WORK REQUEST 1:
Answer these questions from the Bannerman Resources text, one line each, marked like the questions:
(a) Under what symbol do the shares trade on the Toronto Stock Exchange?
(b) How many common shares are reserved for issuance?
(c) On what date was the announcement to the ASX about a placement of 2.8 million shares?
WORK REQUEST 2:
Retype the part of the Bannerman Resources text starting at "TORONTO, ONTARIO--(MARKET WIRE)--Nov" and ending at "no further breakdown.".

PAGE EXTRACT:

################

Anybody have a clue as to how many Bannerman shares are held in Canada?
 
TORONTO, ONTARIO--(MARKET WIRE)--Nov 19, 2007 -- Bannerman Resources Limited (Toronto:BAN.TO - News)(ASX:BMN.AX - News) is pleased to announce that today the common shares of Bannerman Resources are listed on the Toronto Stock Exchange ("TSX"), trading under the symbol "BAN." The TSX has granted the listing in the Mining category for 145,145,117 common shares, of which 127,532,617 common shares are issued and outstanding, and a further 17,612,500 common shares are reserved for issuance.

From http://biz.yahoo.com/iw/071119/0330276.html
 
Thanks yeti. The 127 million shares matches the latest app 3B issued to the ASX, so it must include the shares held in Canada as well as the shares held in Australia and elsewhere.

A previous announcement on 22nd June 2007 to the ASX mentioned a placement of 2.8 million shares to North American and European investors, but gave no further breakdown.
 
Thanks yeti. The 127 million shares matches the latest app 3B issued to the ASX, so it must include the shares held in Canada as well as the shares held in Australia and elsewhere.

################

DATA EXTRACTS:
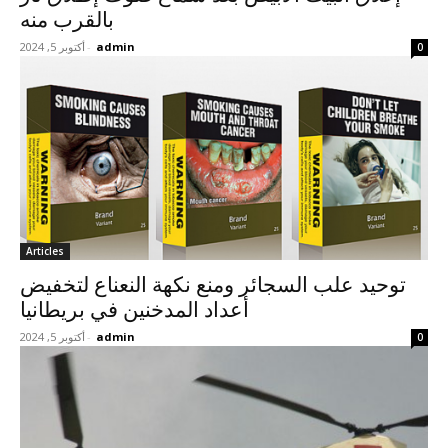
بالقرب منه
admin
-
أكتوبر 5, 2024
0
Articles
توحيد علب السجائر ومنع نكهة النعناع لتخفيض
أعداد المدخنين في بريطانيا
admin
-
أكتوبر 5, 2024
0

################

TASK RESULT 1:
(a) BAN
(b) 17,612,500
(c) 22nd June 2007

TASK RESULT 2:
TORONTO, ONTARIO--(MARKET WIRE)--Nov 19, 2007 -- Bannerman Resources Limited (Toronto:BAN.TO - News)(ASX:BMN.AX - News) is pleased to announce that today the common shares of Bannerman Resources are listed on the Toronto Stock Exchange ("TSX"), trading under the symbol "BAN." The TSX has granted the listing in the Mining category for 145,145,117 common shares, of which 127,532,617 common shares are issued and outstanding, and a further 17,612,500 common shares are reserved for issuance.

From http://biz.yahoo.com/iw/071119/0330276.html
 
Thanks yeti. The 127 million shares matches the latest app 3B issued to the ASX, so it must include the shares held in Canada as well as the shares held in Australia and elsewhere.

A previous announcement on 22nd June 2007 to the ASX mentioned a placement of 2.8 million shares to North American and European investors, but gave no further breakdown.